Back when I was a police officer, I found myself in a large courtyard one night checking for suspicious activity. I did not have my flashlight but there was enough ambient light that I could see to maneuver behind the large apartment building. I was by myself and moving quietly as I tried to discover what the problem was.
Suddenly, I sensed movement to my right. I looked and saw two glowing eyes moving slowly towards me out of the shadows. The eyes belonged to a black panther that was bigger than the biggest police dog I had ever seen. The large cat’s tail was long and I could see it twitching and flicking as the animal padded silently in my direction.
I started backing up while maintaining eye contact with the panther. It continued to move forwards, slowly stalking me. As I continued to back up, I tripped over a section of uneven payment and landed on my back. I tried to slide backwards as I managed to draw my pistol. There was no way I was going to get away. The panther was too close and I was flat on my back.
The animal kept coming, taking his time, as he prepared to attack. At a distance of about ten feet, I squeezed the trigger of my 9mm Glock pistol and heard the worst sound known to man– a loud “click.” I knew I had loaded the gun before my shift but it had not fired. I quickly worked the slide, ejecting the bad round of ammo and loading another one.
Now the panther was close enough to strike. It swung a paw towards my leg. Miraculously, the claws missed flesh but I felt the fabric of my polyester uniform pants ripping. I pointed my pistol at the panther and again squeezed the trigger. Another “click.” What was wrong with my gun? I was meticulous about keeping it clean and making sure it would work when I needed it.
I cycled the slide again and put the front sight of the pistol between the panther’s eyes. I saw the big cat coil to spring. I pulled the trigger just as he jumped. This time the gun fired and the bullet struck him right between the eyes. It fell over onto its left side without a sound.
My heart was pounding. My breath was coming in gasps. I knew how close I had just come to being ripped apart. I managed to get unsteadily to my feet. I heard the sound of running steps coming up behind me. Another officer had heard the shot and had come running to my aid. He was holding a flashlight and I wanted to get a closer look at this huge panther that had come so close to killing me.
When we walked over and shone his flashlight, though, it was not a huge panther after all. It was just a large house cat. That was when I woke up.
Being a police officer for almost thirty years gave me more than one bad dream.
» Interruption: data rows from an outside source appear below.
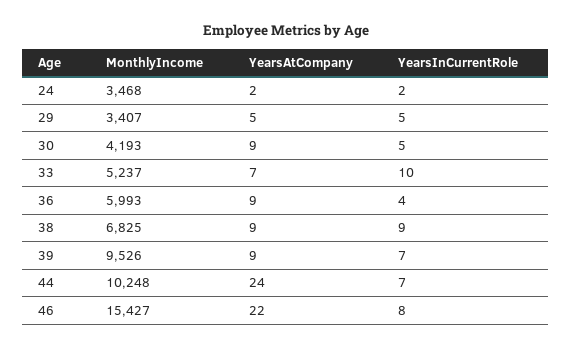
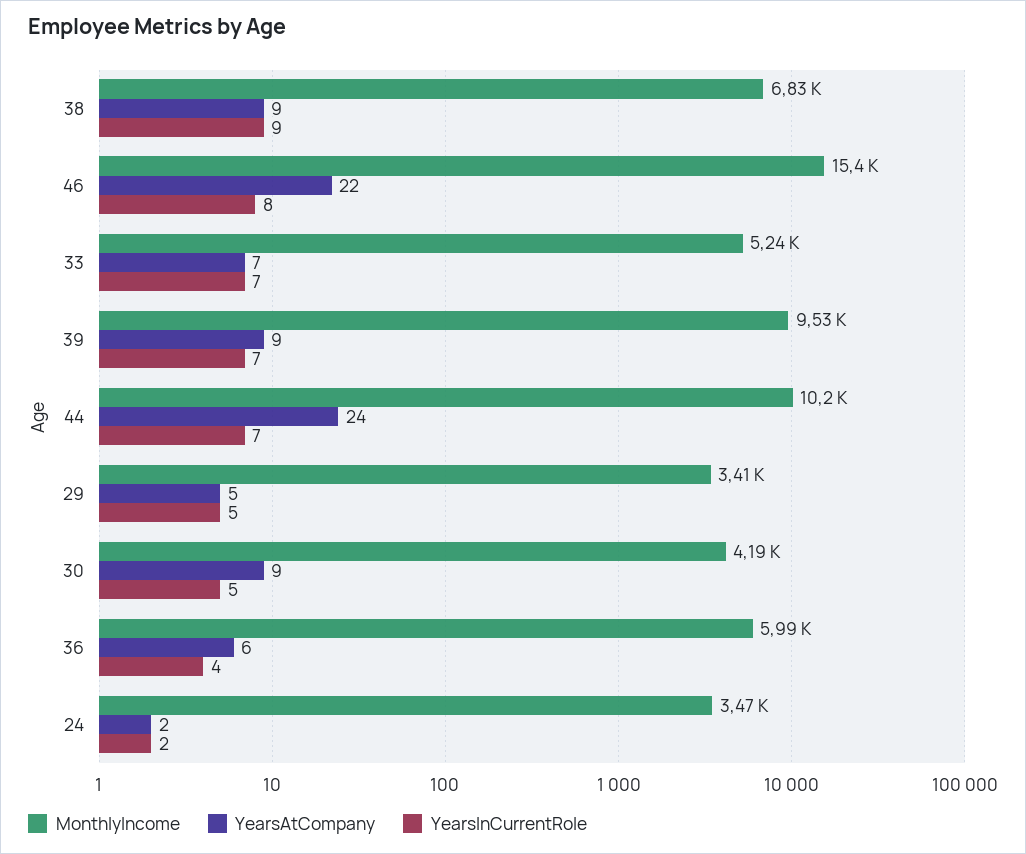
  {
    "MonthlyIncome": {
      "24": 3468,
      "29": 3407,
      "30": 4193,
      "33": 5237,
      "36": 5993,
      "38": 6825,
      "39": 9526,
      "44": 10248,
      "46": 15427
    },
    "YearsAtCompany": {
      "24": 2,
      "29": 5,
      "30": 9,
      "33": 7,
-     "36": 9,
+     "36": 6,
      "38": 9,
      "39": 9,
      "44": 24,
      "46": 22
    },
    "YearsInCurrentRole": {
      "24": 2,
      "29": 5,
      "30": 5,
-     "33": 10,
+     "33": 7,
      "36": 4,
      "38": 9,
      "39": 7,
      "44": 7,
      "46": 8
    }
  }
This is the last scary dream I remember having before I retired. This was one of those dreams, though, that I believe actually carried a message.
As I prepared for my retirement, I prayed for God’s guidance about what I should do after I retired. I found myself struggling with fear and uncertainty. I had been a police officer for almost thirty years and now I was about to step out into the unknown world of retirement. Do you ever feel that way?
The fear that lurks in the darkness often appears to be much larger than it really is. That panther was, in fact, just a big house cat. The darkness, however, made it seem so much bigger. When I turned the light on, though, I saw it for what it really was.
Fear and worry gain their power in the darkness. The thing that we worry about is not nearly as big as the shadow that it casts. So, how can we defeat our fears? First of all, we need to turn on the light. Exposing what we are afraid of is very powerful. We can do this by sharing it with a trusted friend or leader and allowing them to pray for us. It sounds like a simple thing but getting someone else’s perspective can change everything.
A second thing that we must do to defeat fear and worry is pray. Paul said, “Don’t worry about anything; instead, pray about everything. Tell God what you need, and thank him for all that he has done. Then you will experience God’s peace, which exceeds anything we can understand. His peace will guard your hearts and minds as you live in Christ Jesus.” (Philippians 4: 6-8)
There is such a power when we immediately go to God with whatever tempts us to worry and fear. There have been times when I have had to do this multiple times in a day. God’s peace is so powerful and is always to be preferred to my fear!